Work instruction: The word to find is "primarios". Copy each line of the material that contains it.

Dataset entries:
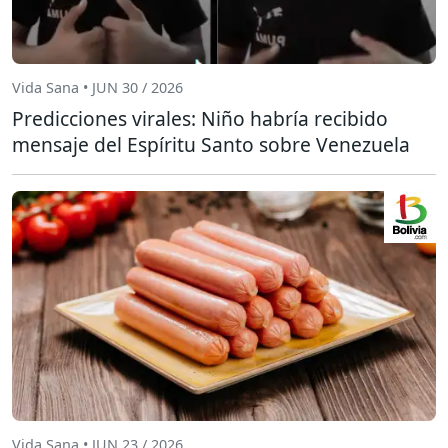
Vida Sana • JUN 30 / 2026
Predicciones virales: Niño habría recibido
mensaje del Espíritu Santo sobre Venezuela
Vida Sana • JUN 23 / 2026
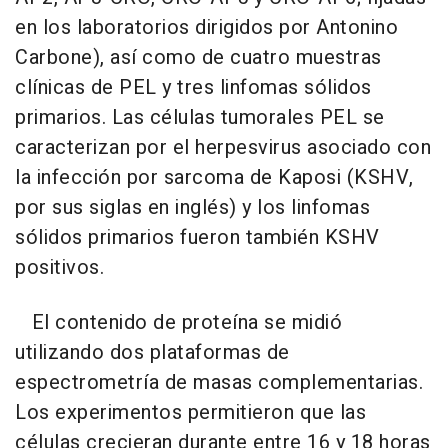
en los laboratorios dirigidos por Antonino
Carbone), así como de cuatro muestras
clínicas de PEL y tres linfomas sólidos
primarios. Las células tumorales PEL se
caracterizan por el herpesvirus asociado con
la infección por sarcoma de Kaposi (KSHV,
por sus siglas en inglés) y los linfomas
sólidos primarios fueron también KSHV
positivos.
El contenido de proteína se midió
utilizando dos plataformas de
espectrometría de masas complementarias.
Los experimentos permitieron que las
células crecieran durante entre 16 y 18 horas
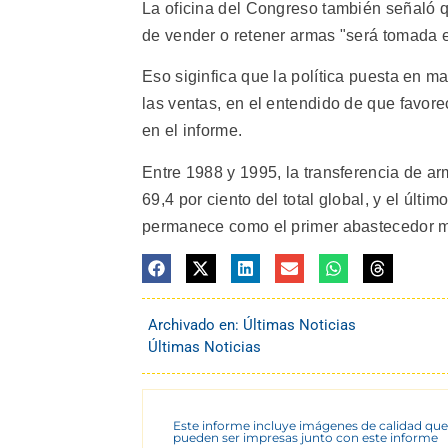
La oficina del Congreso también señaló qu
de vender o retener armas "será tomada 
Eso siginfica que la política puesta en m
las ventas, en el entendido de que favor
en el informe.
Entre 1988 y 1995, la transferencia de a
69,4 por ciento del total global, y el últ
permanece como el primer abastecedor mun
Archivado en:
Últimas Noticias
Últimas Noticias
Este informe incluye imágenes de calidad que
pueden ser impresas junto con este informe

Response below:
primarios. Las células tumorales PEL se
sólidos primarios fueron también KSHV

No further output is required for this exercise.